Substitute $0.7512\text{m}/\text{s}$for $V$in Equation (VIII).

  $\begin{array}{l}\left[\begin{array}{l}\frac{1}{\sqrt{\frac{0.03734{\text{m}}^{\text{2}}/{\text{s}}^{\text{2}}}{{\left(0.7512\text{m}/\text{s}\right)}^2}-0.06041}}\\ =-2.0\log \left(\begin{array}{l}0.00332432\\ +\frac{2.51}{20218.96\text{s}/\text{m}\times 0.7512\text{m}/\text{s}\sqrt{\frac{0.03734{\text{m}}^{\text{2}}/{\text{s}}^{\text{2}}}{0.7512\text{m}/\text{s}}-0.06041}}\end{array}\right)\end{array}\right]\\ \frac{1}{\sqrt{0.0057074}}=-2.0\log \left(\begin{array}{l}0.00332432\\ +\frac{2.51}{20218.96\text{s}/\text{m}\times 0.7512\text{m}/\text{s}\sqrt{0.0057074}}\end{array}\right)\\ 13.2366=13.2363\end{array}$

Here, the values on both sides are equal, so velocity of flow is $0.7512\text{m}/\text{s}$

Substitute $0.7512\text{m}/\text{s}$for $V$in Equation (VII).

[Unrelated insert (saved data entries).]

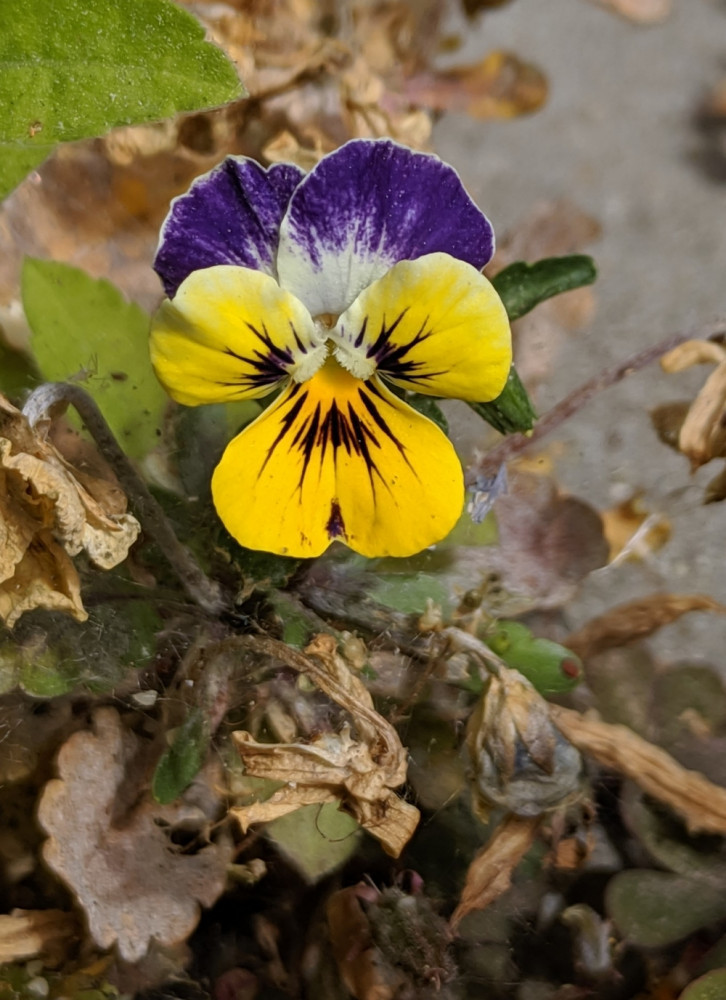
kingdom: Plantae
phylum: Tracheophyta
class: Magnoliopsida
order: Malpighiales
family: Violaceae
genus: Viola
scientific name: Viola wittrockiana
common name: Garden pansy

  $\begin{array}{c}\dot{V}=3.2365\times {10}^{-4}{\text{m}}^2\times 0.7512\text{m}/\text{s}\\ =2.43125\times {10}^{-4}{\text{m}}^{\text{3}}/\text{s}\times \frac{60000\text{Lpm}}{1{\text{m}}^{\text{3}}/\text{s}}\\ =14.58755\text{Lpm}\end{array}$

Here, the volume flow rate for elevation difference of $3\text{m}$is $14.58755\text{Lpm}$.

Since the volume flow rate for the for the elevation difference of $7\text{m}$is $11.576\text{Lpm}$

Hence on decreasing elevation difference between the reservoir the volume flow rate increases.

Conclusion:

The volume capacity delivered by the pump is $14.58755\text{Lpm}$.